[Set of tasks]
A – In the lawn care column, how deep are the holes made by a core aerator?
B – Please go on with the lawn care column, starting after its last sentence.

[Page excerpt]
+ + + +
Investing a little “sweat equity” right now will pay dividends next spring in the form of a greener, healthier lawn!

In my previous column, I explained how to “dethatch” your lawn and how to put all those pesky fallen leaves to good use. If you missed that column, you can find it online. Go to www.landsteward.org and click on “The Plant Man.” Today, we’ll continue with the same theme with a look at how you can give your lawn a “breather,” using both mechanical and organic methods.

A major problem suffered by many lawns is what landscapers call “compaction.” As you might guess from the name, this refers to soil that has become tightly packed down, depriving it of aeration.

Compacted soil cannot allow the flow of oxygen that the roots of your lawn need if they are to flourish and produce healthy green leaves of grass next spring. Additionally, compaction results in water runoff which means that rainfall (and garden hose watering) cannot soak in to the soil. The water simply skates across the surface, just as it does on your driveway.

What causes compaction? Certainly, some soils are more prone to compaction, but generally the causes are manmade when it comes to domestic lawns. Heavy traffic over a lawn will cause compaction. This can be something that seems quite harmless such as a summer of the kids playing on it, or something more obvious, such as frequently parking a car or truck on the grass. We can’t really blame Mother Nature for that one!

Earthworms are good for more than baiting a fishing hook. They are Nature’s mini-excavators and create a network of tiny tunnels that aid the aeration of your lawn. However, even they need help when it comes to soil under a seriously compacted lawn. Fortunately, there are mechanical and organic ways to solve the problem. Let’s look at both methods.

A core aerator is a machine that is about the size of a rotor tiller or lawnmower. Different manufacturers’ products vary in operation, but in most cases, you push the machine across the lawn and metal tines penetrate the ground and pull out small plugs of soil. This creates thousands of tiny “mine shafts” about 2 to 3 inches deep that allow essential air and water to penetrate to the grass roots.
+ + + +
[Dataset entries]

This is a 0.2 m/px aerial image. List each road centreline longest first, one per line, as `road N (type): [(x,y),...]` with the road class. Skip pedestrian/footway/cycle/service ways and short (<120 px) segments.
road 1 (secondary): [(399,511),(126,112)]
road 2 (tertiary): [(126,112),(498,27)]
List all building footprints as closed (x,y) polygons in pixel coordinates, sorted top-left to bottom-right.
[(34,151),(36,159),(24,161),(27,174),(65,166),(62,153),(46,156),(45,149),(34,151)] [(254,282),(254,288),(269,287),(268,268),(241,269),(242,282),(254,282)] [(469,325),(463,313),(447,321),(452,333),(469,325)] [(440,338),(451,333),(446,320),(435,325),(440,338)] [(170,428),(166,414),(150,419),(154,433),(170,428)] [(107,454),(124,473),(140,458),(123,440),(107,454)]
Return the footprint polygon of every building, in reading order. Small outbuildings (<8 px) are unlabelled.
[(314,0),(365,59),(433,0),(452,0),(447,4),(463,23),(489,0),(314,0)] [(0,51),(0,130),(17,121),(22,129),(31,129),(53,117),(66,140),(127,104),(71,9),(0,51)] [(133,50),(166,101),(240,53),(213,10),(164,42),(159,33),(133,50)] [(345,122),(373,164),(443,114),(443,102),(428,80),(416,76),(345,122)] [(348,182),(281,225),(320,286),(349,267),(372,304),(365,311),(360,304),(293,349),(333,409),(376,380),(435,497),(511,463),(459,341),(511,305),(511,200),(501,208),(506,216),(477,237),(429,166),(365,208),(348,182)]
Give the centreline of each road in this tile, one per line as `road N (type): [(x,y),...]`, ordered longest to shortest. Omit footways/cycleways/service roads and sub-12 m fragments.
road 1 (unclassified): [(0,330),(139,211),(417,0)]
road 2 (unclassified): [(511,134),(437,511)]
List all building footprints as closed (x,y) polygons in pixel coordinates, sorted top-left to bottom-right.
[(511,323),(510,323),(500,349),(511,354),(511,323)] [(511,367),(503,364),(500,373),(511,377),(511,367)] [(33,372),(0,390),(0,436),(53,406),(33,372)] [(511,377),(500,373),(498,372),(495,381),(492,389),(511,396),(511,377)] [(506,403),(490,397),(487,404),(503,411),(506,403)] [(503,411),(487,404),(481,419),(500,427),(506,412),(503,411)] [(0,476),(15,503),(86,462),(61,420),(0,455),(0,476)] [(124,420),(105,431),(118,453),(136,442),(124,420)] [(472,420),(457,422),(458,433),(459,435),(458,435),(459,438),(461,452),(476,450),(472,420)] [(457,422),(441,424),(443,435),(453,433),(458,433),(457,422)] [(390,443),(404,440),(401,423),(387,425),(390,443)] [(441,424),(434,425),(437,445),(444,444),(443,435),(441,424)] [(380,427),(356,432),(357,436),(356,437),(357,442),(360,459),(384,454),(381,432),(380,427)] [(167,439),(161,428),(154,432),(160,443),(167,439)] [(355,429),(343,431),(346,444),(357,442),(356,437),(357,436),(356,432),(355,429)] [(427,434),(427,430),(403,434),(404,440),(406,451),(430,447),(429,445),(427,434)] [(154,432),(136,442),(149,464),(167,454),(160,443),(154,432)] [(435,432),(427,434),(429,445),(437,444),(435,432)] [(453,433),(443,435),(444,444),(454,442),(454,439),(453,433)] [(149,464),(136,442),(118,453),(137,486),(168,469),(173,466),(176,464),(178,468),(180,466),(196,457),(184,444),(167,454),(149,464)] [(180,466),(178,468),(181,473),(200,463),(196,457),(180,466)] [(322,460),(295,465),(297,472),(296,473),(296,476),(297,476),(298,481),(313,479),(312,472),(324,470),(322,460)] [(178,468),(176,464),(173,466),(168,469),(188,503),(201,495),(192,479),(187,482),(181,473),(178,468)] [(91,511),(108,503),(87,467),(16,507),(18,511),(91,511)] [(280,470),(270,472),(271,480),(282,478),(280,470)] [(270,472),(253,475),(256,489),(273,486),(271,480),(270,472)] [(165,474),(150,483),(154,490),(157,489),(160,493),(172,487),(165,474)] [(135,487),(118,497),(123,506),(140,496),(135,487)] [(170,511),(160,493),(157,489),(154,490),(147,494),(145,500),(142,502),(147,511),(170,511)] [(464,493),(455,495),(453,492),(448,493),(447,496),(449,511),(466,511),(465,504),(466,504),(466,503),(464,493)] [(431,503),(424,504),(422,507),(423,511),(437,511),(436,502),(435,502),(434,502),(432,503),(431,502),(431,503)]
+ + + +
[Answers to the exercise]
A – About 2 to 3 inches deep.

B –
Unless you have a very large lawn area, you are better off renting a core aerator, rather than buying one. Call a local lawn and garden center to see if they will rent one to you. Be sure to request a demonstration if you are unfamiliar with its operation as they can be tricky!

There are alternatives to renting a core aerator. A fun option is a pair of lawn aerator sandals that you can strap on over your regular shoes or boots.

The soles consist of about two dozen metal spikes, each about 1 to 2 inches long. You simply walk up and down your lawn, using your own body weight to drive holes into the soil. This is a less effective method than a mechanical core aerator that actually removes soil plugs, but it’s far more entertaining for your kids and neighbors who get to watch you.

You can also use highly effective organic methods to increase lawn health and soil aeration. I’ve started using an organic soil conditioner on my lawn with very good results. It’s similar to one used in large quantities by farmers but has been adapted for use on home lawns. I’ve found that it increases aeration and water absorption as well as stimulating root growth.

I use the soil conditioner in conjunction with another organic product called Turf Tea, a soil innoculant that helps build more permeable soil for faster and stronger seed emergence. I use both products in the fall and by the following spring I have a lush lawn growing in healthy, aerated soil... and without having to push a heavy piece of machinery or dance around in spike shoes! If you have any questions about organic treatments or other methods of lawn aeration, please send an e-mail to [email protected] and I’ll try to help.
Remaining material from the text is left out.